Friday, April 06, 2007

Case o' The Week: Ninth Burns Jewell While "Clearing Underbrush," Heredia en banc

While "clearing the underbrush" around the Ninth Circuit's deliberate ignorance instruction (Jewell), Judge Kozinski's en banc decision also incinerates the few protections that were formerly part of this area of law. United States v. Heredia, __ F.3d __, No. 03-10585, Slip. Op. at 3715 (9th Cir. April 2, 2007) (en banc), decision available here. A disappointing en banc opinion that seems to have split the Right.

Players: Kozinski (right) authors en banc decision that reverses good Bybee decision; Kleinfeld concurs but really dissents; and Graber dissents (?) with Pregerson and others. (These splits alone makes the case worth a read).

Facts: Carmen Heredia got caught at a near-border bust with a car that smelled like dryer sheets, and 349 pounds of pot. Id. at 3719-20. At trial she testified that she borrowed the car, noticed the odd smell, but by the time she suspected that drugs were in the car she was at a spot on a freeway that was too dangerous to stop and check. The district court gave a Jewell deliberate ignorance instruction over defense objection: she was convicted of 21 USC § 841(a)(1). Id. at 3721.

Issue(s): “On appeal, defendant asks us to overrule Jewell and hold that section 841(a)(1) extends liability only to individuals who act with actual knowledge. Should Jewell remain good law, she asks us to reverse her conviction because the instruction given to the jury was defective and because there was an insufficient factual basis for issuing the instruction in the first place.” Id. (footnote omitted).

Held: “[W]e recognize that many of our post-Jewell cases have created a vexing thicket of precedent that has been difficult for litigants to follow and for district courts—and ourselves—to apply with consistency. But, rather than overturn Jewell, we conclude that the better course is to clear away the underbrush that surrounds it.” Id. at 3723. [There is no requirement that] “the jury . . . be instructed that defendant’s motive in deliberately failing to learn the truth was to give himself a defense in case he should be charged with the crime.” Id. at 3723-26. “We . . . re-adopt the normal rule applicable to jury instructions by reviewing the decision to give a deliberate ignorance instruction for abuse of discretion. Opinions to the contrary [requiring de novo review]. . . .are overruled.” Id. at 3728. “Some of our opinions have commented on how [infrequently ] Jewell instructions should be given . . . . Whether the instruction is given depends solely on the state of the evidence in the case . . . . Cases suggesting the contrary are, to that extent, overruled.” Id. at 3732 & n. 16.

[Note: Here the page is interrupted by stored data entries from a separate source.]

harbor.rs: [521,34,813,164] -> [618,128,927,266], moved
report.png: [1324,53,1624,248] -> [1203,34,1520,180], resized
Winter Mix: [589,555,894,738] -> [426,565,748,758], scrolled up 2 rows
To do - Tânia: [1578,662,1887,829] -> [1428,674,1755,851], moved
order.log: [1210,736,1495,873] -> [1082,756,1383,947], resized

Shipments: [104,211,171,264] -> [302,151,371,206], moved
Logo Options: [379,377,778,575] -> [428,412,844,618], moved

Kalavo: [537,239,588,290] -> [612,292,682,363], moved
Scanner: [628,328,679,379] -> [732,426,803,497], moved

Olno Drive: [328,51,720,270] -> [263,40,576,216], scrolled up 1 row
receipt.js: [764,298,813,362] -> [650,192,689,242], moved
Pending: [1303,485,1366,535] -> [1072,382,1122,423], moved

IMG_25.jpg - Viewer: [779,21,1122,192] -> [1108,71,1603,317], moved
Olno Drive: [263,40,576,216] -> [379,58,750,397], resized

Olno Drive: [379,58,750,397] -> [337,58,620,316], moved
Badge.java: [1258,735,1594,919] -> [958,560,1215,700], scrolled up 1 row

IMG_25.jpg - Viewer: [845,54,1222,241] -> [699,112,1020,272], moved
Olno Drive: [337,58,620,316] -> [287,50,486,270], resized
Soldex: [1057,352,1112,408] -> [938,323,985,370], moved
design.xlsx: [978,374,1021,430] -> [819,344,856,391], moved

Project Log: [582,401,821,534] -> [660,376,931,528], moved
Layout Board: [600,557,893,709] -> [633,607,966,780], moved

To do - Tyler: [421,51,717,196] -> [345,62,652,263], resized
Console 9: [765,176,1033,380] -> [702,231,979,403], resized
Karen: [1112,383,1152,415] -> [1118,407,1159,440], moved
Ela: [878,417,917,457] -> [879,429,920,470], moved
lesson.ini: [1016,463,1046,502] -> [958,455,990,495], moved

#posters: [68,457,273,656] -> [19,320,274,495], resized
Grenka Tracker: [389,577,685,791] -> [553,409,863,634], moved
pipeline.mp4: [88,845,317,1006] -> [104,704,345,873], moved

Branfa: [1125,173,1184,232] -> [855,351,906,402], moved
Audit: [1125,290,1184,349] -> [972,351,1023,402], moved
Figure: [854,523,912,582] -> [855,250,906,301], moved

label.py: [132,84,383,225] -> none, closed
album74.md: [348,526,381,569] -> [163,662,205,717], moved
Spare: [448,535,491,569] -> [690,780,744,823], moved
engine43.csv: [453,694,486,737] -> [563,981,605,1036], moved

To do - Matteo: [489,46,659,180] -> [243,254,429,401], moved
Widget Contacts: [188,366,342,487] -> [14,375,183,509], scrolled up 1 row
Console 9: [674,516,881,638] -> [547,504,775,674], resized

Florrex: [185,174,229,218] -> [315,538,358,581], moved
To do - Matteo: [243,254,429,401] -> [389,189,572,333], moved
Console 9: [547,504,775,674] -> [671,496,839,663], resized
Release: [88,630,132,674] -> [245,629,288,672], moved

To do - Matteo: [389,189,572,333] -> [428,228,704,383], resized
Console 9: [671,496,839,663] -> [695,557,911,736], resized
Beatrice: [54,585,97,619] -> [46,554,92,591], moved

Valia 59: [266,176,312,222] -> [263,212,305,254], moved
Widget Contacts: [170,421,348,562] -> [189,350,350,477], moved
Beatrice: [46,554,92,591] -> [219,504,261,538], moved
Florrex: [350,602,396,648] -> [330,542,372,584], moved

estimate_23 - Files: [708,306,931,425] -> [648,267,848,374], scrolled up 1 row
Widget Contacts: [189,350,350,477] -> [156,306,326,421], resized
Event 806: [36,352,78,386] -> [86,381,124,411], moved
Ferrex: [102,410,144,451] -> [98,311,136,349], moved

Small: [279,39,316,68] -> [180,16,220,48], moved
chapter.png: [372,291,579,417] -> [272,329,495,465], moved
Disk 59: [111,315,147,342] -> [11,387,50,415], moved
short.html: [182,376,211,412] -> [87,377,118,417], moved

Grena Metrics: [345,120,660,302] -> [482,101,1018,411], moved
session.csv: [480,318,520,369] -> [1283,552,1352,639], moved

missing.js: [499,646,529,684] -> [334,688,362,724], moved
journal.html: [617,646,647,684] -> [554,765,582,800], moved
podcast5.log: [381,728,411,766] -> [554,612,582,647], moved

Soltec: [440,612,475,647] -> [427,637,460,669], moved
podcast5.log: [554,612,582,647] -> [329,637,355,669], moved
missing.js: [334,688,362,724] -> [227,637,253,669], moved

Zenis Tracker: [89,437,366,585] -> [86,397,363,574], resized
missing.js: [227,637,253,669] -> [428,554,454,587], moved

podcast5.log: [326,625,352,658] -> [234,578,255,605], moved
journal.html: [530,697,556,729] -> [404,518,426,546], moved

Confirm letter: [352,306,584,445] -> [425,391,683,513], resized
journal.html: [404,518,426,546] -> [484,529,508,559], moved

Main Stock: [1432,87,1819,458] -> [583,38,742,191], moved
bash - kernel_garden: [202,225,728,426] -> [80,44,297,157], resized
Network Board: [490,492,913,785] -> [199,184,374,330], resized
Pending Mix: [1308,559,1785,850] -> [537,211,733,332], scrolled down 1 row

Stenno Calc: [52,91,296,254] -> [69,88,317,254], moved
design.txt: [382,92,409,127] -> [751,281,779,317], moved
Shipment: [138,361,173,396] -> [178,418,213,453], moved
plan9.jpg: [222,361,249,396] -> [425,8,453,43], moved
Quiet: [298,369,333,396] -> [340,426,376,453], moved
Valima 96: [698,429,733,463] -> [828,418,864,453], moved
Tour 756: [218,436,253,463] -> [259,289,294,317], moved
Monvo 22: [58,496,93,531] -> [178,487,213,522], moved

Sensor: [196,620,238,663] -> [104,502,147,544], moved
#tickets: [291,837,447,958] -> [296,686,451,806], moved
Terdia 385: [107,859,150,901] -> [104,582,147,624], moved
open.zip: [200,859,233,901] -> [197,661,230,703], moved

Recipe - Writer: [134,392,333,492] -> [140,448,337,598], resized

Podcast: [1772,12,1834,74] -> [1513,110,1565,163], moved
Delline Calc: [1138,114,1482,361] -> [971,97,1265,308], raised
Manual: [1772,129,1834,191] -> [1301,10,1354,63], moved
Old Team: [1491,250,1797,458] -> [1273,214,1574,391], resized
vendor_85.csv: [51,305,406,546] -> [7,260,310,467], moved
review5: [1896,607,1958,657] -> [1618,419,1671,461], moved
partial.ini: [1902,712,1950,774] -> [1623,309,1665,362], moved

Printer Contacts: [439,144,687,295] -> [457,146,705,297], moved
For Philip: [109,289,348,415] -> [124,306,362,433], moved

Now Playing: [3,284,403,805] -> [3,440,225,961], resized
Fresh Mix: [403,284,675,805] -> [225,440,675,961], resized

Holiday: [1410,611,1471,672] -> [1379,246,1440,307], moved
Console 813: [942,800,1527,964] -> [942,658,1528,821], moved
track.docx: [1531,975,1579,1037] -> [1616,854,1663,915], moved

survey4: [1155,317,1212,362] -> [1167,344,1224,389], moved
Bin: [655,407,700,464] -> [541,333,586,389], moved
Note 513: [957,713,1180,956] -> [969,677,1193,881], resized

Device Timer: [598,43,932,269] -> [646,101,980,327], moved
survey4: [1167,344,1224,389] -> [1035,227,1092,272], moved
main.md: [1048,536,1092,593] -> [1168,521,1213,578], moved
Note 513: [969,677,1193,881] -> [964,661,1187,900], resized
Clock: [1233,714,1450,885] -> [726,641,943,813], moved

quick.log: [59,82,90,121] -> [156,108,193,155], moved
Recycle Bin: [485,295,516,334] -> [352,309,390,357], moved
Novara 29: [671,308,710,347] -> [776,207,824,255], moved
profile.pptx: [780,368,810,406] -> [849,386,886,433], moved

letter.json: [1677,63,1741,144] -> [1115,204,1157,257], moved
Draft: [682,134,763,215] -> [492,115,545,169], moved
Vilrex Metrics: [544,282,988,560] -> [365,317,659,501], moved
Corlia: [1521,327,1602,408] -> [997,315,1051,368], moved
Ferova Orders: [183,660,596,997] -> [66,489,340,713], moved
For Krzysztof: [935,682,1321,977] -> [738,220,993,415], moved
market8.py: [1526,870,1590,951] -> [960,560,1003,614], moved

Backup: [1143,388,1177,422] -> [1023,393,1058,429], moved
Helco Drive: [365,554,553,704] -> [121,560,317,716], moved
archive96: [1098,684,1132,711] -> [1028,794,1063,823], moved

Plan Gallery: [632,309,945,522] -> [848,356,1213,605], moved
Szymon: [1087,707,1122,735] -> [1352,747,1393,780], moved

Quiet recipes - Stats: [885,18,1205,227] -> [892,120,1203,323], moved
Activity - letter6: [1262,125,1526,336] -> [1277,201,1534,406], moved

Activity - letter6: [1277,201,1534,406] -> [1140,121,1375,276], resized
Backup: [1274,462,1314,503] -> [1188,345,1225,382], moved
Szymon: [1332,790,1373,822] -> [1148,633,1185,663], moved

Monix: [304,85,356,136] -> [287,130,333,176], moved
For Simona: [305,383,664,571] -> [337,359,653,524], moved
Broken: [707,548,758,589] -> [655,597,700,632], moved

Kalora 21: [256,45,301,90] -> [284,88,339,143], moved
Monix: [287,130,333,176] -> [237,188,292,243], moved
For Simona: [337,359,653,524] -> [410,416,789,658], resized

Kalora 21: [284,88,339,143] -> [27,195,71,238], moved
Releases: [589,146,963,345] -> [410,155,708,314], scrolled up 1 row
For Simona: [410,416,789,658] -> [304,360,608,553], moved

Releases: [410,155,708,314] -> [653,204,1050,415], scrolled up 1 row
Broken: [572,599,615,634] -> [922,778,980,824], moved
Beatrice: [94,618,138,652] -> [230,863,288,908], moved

Of Note: The defense had hoped to eliminate the hated Jewell instruction – instead, this Kozinski opinion makes it worse. The Court still requires the two prongs found in the old Ninth instruction. Id. at 3726. It rejected, though, the “motive to provide a defense” prong that had made its way into some analyses. It also disavowed very useful language that cautioned against the Jewell instruction and urged limited use. Id. at 3723 & n. 16. Worst of all – and this is really the most dangerous aspect of the decision – it scrapped de novo review of whether the instruction was appropriate, and adopted the (more-deferential) “abuse of discretion” standard. Put bluntly, the district court now has greater deference on whether to give the government a Jewell instruction. (“We will second guess [the district court’s] decision only in those rare cases where we find an abuse of discretion.”) Id. at 3732. That greater deference is bad news for the defense.

How to Use: Lemonade is a challenge from this lemon of an opinion. Here’s a stab: Kozinski emphasizes that a district court retains the power to tailor the Jewell instruction to fit the facts of the case. Here, for example, the judge could have instructed the jury that it could find Heredia did not act deliberately if the jury believed that her failure to investigate was motivated by safety concerns. Id. at 3726. Jewell will now be largely fought in the trenches, with trial court litigation over the breadth of the deliberate ignorance instruction. (As a corollary, the quirks of the particular district court judge involved are now far more important than the Circuit law on deliberate ignorance).

For Further Reading: It’s not just (alleged) drug mules that hate Jewell – the deliberate ignorance instruction played a prominent role in the Enron trials as well. See article here. White collar folks, take note: Heredia just clobbered your C.E.O.’s defense.